Two side-by-side stone tablets showing model results. The left tablet, labelled "Equal Errors," shows 89% overall but five red X marks over missed contaminated stores. The right tablet, labelled "Weighted Errors," shows 85% overall but only two red X marks — and several extra yellow circles marking false alarms on clean stores. Jvelthra points firmly at the right tablet

Jvelthra: That is what I need. I can afford to inspect a few extra stores. I cannot afford to miss a contaminated one.

The Lesson

Blortz: You changed what "wrong" means. The velociraptors adjusted their weights to minimize whatever you told them to minimize. When you told them all errors are equal, they optimized for the average. When you told them some errors are worse, they optimized for that instead.

Trviksha: The error measure — I am calling it the loss function — defines what the network cares about. Change the loss function, and the network learns a different set of weights, produces different predictions, solves a different problem. Even on the same data.

The network did not decide what mattered. The loss function did. And the loss function was chosen by Trviksha, based on what Jvelthra needed. The weights were discovered by the network. The definition of "good" was not.
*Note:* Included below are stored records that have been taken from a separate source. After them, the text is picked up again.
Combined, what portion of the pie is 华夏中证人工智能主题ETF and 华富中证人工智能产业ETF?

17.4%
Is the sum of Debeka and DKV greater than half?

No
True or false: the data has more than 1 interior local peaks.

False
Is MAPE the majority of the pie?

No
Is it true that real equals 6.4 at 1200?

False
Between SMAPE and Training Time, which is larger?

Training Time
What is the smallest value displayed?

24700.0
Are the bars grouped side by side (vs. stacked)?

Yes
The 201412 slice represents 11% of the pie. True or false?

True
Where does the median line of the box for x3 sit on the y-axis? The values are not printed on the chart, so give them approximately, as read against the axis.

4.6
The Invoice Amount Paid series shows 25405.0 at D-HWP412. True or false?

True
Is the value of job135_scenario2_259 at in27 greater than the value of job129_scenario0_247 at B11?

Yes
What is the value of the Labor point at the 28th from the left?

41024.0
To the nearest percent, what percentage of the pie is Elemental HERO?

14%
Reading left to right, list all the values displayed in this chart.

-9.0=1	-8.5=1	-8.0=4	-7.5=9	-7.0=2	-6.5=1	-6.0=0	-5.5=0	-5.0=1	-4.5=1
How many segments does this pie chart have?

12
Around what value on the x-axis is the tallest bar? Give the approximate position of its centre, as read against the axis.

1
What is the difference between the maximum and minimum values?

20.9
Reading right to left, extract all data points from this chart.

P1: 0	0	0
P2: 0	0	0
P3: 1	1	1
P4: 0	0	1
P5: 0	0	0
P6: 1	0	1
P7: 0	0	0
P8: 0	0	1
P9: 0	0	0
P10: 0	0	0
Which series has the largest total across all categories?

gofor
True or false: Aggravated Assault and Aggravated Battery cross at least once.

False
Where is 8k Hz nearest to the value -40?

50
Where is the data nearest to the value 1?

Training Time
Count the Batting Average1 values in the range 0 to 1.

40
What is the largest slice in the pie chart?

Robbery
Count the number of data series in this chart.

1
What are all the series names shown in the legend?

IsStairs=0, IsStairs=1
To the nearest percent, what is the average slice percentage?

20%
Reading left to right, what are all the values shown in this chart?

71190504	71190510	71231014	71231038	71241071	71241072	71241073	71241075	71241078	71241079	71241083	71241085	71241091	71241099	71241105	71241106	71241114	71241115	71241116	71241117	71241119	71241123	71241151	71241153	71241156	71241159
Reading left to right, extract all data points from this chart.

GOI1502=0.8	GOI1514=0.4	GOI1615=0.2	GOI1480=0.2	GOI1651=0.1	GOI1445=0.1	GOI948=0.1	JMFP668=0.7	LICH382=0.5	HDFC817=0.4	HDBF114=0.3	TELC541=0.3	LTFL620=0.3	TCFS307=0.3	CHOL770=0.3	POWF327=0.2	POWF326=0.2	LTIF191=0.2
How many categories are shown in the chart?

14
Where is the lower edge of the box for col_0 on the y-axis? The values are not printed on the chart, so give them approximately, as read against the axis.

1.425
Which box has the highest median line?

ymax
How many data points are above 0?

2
Glagalbagal: So the network learns to be good at whatever you define as good?

Trviksha: Exactly. And if you define "good" poorly — if your loss function does not capture what you actually care about — the network will faithfully optimize for the wrong thing. It will be excellent at something you did not want.

Blortz: The network is not intelligent. It is obedient. It does exactly what the loss function tells it to, with no judgment about whether the loss function is sensible.

Trviksha: Which means the judgment has to come from us. The loss function is a choice. A human choice. The network finds weights. We define what "finding" means.

She filed this lesson alongside the threshold lesson from Grothvik. The model's score was mathematical — discovered from data. The threshold was ethical — chosen by a human. And now the loss function was also a human choice — shaping what the model learned to care about in the first place. At every stage, the system's apparent intelligence rested on human decisions that the system itself could not make.

Jvelthra: I am satisfied. The model catches twelve of fourteen contaminated stores and flags them before the fungus spreads. The false alarms cost me a few unnecessary inspections. The missed contaminations would have cost me entire stockpiles. This is a trade I accept.

Trviksha: I am glad. But I wonder how many other customers have models that look accurate on average while failing on the cases that matter most. The loss function is invisible in the final accuracy number. You have to look deeper to see what the model is actually doing.

Trviksha has discovered the importance of loss functions — the definition of "wrong" that a network is trained to minimize. Different loss functions produce different models, even on the same data. A model trained to minimize average error will focus on the most common cases. A model trained with heavier penalties on certain mistakes will focus on those instead. This is not a technical detail — it reflects real values. In medical screening, missing a disease is worse than a false alarm. In criminal justice, convicting an innocent person is arguably worse than acquitting a guilty one. In spam filtering, blocking a legitimate email may be worse than letting spam through. The loss function encodes these priorities. A model cannot decide what matters — it can only optimize whatever objective it is given. The choice of objective is perhaps the most consequential human decision in the entire machine learning pipeline. When you grade an exam, do all wrong answers count equally, or do some mistakes count more than others? Why?